** EXERCISE DATA follows **

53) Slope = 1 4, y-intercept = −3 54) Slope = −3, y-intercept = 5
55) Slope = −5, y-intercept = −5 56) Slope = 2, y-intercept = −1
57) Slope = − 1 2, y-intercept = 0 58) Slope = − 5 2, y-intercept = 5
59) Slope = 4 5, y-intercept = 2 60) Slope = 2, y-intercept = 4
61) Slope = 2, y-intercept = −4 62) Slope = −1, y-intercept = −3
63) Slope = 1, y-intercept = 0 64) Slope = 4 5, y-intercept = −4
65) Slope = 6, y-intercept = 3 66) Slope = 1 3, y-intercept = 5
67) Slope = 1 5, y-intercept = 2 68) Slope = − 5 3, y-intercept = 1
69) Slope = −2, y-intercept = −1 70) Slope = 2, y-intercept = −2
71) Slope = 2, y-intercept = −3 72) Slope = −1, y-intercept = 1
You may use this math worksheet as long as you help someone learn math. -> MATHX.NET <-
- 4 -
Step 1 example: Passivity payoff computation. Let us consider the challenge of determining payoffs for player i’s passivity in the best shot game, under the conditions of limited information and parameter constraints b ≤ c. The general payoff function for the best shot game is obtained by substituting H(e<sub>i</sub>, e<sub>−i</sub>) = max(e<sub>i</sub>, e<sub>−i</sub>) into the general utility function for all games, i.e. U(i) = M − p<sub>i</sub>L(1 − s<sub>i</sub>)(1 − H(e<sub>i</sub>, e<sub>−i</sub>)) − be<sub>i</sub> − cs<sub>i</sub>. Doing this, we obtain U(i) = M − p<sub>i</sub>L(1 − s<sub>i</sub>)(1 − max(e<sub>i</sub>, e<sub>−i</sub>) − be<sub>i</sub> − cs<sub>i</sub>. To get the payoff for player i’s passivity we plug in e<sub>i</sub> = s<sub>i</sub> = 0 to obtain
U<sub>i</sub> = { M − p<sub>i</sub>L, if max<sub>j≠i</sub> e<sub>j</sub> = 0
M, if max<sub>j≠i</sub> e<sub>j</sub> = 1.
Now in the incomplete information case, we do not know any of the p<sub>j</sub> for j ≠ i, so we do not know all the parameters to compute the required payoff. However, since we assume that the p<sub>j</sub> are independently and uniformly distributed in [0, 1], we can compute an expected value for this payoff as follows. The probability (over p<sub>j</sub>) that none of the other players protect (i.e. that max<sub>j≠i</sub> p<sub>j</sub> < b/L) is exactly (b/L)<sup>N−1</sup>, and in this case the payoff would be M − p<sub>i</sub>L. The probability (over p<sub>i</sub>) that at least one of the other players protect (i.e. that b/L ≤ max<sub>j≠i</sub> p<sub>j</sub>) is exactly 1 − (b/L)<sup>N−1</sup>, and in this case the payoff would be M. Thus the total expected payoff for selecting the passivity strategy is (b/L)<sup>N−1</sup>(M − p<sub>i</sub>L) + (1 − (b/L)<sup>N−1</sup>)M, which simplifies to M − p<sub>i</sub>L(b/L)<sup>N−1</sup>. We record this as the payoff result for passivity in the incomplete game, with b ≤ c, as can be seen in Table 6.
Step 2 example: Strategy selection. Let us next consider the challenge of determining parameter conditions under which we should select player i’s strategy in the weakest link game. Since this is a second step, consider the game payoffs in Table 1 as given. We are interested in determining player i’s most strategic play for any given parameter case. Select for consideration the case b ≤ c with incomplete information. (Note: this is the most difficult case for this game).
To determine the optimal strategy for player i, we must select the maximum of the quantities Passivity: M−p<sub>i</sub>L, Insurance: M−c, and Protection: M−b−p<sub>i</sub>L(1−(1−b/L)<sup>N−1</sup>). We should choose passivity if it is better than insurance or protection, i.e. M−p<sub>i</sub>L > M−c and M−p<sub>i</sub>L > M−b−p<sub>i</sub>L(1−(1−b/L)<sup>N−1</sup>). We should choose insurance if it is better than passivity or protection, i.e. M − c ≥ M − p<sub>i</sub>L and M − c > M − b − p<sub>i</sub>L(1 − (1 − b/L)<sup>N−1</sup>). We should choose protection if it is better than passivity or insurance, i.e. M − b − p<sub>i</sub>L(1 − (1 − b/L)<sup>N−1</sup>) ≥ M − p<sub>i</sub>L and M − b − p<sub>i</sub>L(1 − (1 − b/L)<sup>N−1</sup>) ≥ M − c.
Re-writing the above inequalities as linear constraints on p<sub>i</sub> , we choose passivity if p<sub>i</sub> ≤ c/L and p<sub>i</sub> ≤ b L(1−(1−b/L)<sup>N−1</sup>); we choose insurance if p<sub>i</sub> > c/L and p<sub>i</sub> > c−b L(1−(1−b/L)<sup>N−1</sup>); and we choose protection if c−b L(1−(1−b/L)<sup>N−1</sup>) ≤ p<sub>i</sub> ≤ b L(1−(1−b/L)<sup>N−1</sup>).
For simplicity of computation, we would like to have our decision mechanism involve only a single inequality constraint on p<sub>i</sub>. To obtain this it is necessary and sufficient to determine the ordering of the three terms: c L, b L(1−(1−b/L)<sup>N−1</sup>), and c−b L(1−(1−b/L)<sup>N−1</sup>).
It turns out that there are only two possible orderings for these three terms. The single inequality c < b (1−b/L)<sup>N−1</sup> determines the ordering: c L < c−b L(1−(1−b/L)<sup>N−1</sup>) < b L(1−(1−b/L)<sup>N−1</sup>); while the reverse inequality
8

** End of EXERCISE DATA **

■ WHAT YOU WILL DO:
Copy every record once more, exactly as given.

■ RESPONSE BELOW:
53) Slope = 1 4, y-intercept = −3 54) Slope = −3, y-intercept = 5
55) Slope = −5, y-intercept = −5 56) Slope = 2, y-intercept = −1
57) Slope = − 1 2, y-intercept = 0 58) Slope = − 5 2, y-intercept = 5
59) Slope = 4 5, y-intercept = 2 60) Slope = 2, y-intercept = 4
61) Slope = 2, y-intercept = −4 62) Slope = −1, y-intercept = −3
63) Slope = 1, y-intercept = 0 64) Slope = 4 5, y-intercept = −4
65) Slope = 6, y-intercept = 3 66) Slope = 1 3, y-intercept = 5
67) Slope = 1 5, y-intercept = 2 68) Slope = − 5 3, y-intercept = 1
69) Slope = −2, y-intercept = −1 70) Slope = 2, y-intercept = −2
71) Slope = 2, y-intercept = −3 72) Slope = −1, y-intercept = 1
You may use this math worksheet as long as you help someone learn math. -> MATHX.NET <-
- 4 -
Step 1 example: Passivity payoff computation. Let us consider the challenge of determining payoffs for player i’s passivity in the best shot game, under the conditions of limited information and parameter constraints b ≤ c. The general payoff function for the best shot game is obtained by substituting H(e<sub>i</sub>, e<sub>−i</sub>) = max(e<sub>i</sub>, e<sub>−i</sub>) into the general utility function for all games, i.e. U(i) = M − p<sub>i</sub>L(1 − s<sub>i</sub>)(1 − H(e<sub>i</sub>, e<sub>−i</sub>)) − be<sub>i</sub> − cs<sub>i</sub>. Doing this, we obtain U(i) = M − p<sub>i</sub>L(1 − s<sub>i</sub>)(1 − max(e<sub>i</sub>, e<sub>−i</sub>) − be<sub>i</sub> − cs<sub>i</sub>. To get the payoff for player i’s passivity we plug in e<sub>i</sub> = s<sub>i</sub> = 0 to obtain
U<sub>i</sub> = { M − p<sub>i</sub>L, if max<sub>j≠i</sub> e<sub>j</sub> = 0
M, if max<sub>j≠i</sub> e<sub>j</sub> = 1.
Now in the incomplete information case, we do not know any of the p<sub>j</sub> for j ≠ i, so we do not know all the parameters to compute the required payoff. However, since we assume that the p<sub>j</sub> are independently and uniformly distributed in [0, 1], we can compute an expected value for this payoff as follows. The probability (over p<sub>j</sub>) that none of the other players protect (i.e. that max<sub>j≠i</sub> p<sub>j</sub> < b/L) is exactly (b/L)<sup>N−1</sup>, and in this case the payoff would be M − p<sub>i</sub>L. The probability (over p<sub>i</sub>) that at least one of the other players protect (i.e. that b/L ≤ max<sub>j≠i</sub> p<sub>j</sub>) is exactly 1 − (b/L)<sup>N−1</sup>, and in this case the payoff would be M. Thus the total expected payoff for selecting the passivity strategy is (b/L)<sup>N−1</sup>(M − p<sub>i</sub>L) + (1 − (b/L)<sup>N−1</sup>)M, which simplifies to M − p<sub>i</sub>L(b/L)<sup>N−1</sup>. We record this as the payoff result for passivity in the incomplete game, with b ≤ c, as can be seen in Table 6.
Step 2 example: Strategy selection. Let us next consider the challenge of determining parameter conditions under which we should select player i’s strategy in the weakest link game. Since this is a second step, consider the game payoffs in Table 1 as given. We are interested in determining player i’s most strategic play for any given parameter case. Select for consideration the case b ≤ c with incomplete information. (Note: this is the most difficult case for this game).
To determine the optimal strategy for player i, we must select the maximum of the quantities Passivity: M−p<sub>i</sub>L, Insurance: M−c, and Protection: M−b−p<sub>i</sub>L(1−(1−b/L)<sup>N−1</sup>). We should choose passivity if it is better than insurance or protection, i.e. M−p<sub>i</sub>L > M−c and M−p<sub>i</sub>L > M−b−p<sub>i</sub>L(1−(1−b/L)<sup>N−1</sup>). We should choose insurance if it is better than passivity or protection, i.e. M − c ≥ M − p<sub>i</sub>L and M − c > M − b − p<sub>i</sub>L(1 − (1 − b/L)<sup>N−1</sup>). We should choose protection if it is better than passivity or insurance, i.e. M − b − p<sub>i</sub>L(1 − (1 − b/L)<sup>N−1</sup>) ≥ M − p<sub>i</sub>L and M − b − p<sub>i</sub>L(1 − (1 − b/L)<sup>N−1</sup>) ≥ M − c.
Re-writing the above inequalities as linear constraints on p<sub>i</sub> , we choose passivity if p<sub>i</sub> ≤ c/L and p<sub>i</sub> ≤ b L(1−(1−b/L)<sup>N−1</sup>); we choose insurance if p<sub>i</sub> > c/L and p<sub>i</sub> > c−b L(1−(1−b/L)<sup>N−1</sup>); and we choose protection if c−b L(1−(1−b/L)<sup>N−1</sup>) ≤ p<sub>i</sub> ≤ b L(1−(1−b/L)<sup>N−1</sup>).
For simplicity of computation, we would like to have our decision mechanism involve only a single inequality constraint on p<sub>i</sub>. To obtain this it is necessary and sufficient to determine the ordering of the three terms: c L, b L(1−(1−b/L)<sup>N−1</sup>), and c−b L(1−(1−b/L)<sup>N−1</sup>).
It turns out that there are only two possible orderings for these three terms. The single inequality c < b (1−b/L)<sup>N−1</sup> determines the ordering: c L < c−b L(1−(1−b/L)<sup>N−1</sup>) < b L(1−(1−b/L)<sup>N−1</sup>); while the reverse inequality
8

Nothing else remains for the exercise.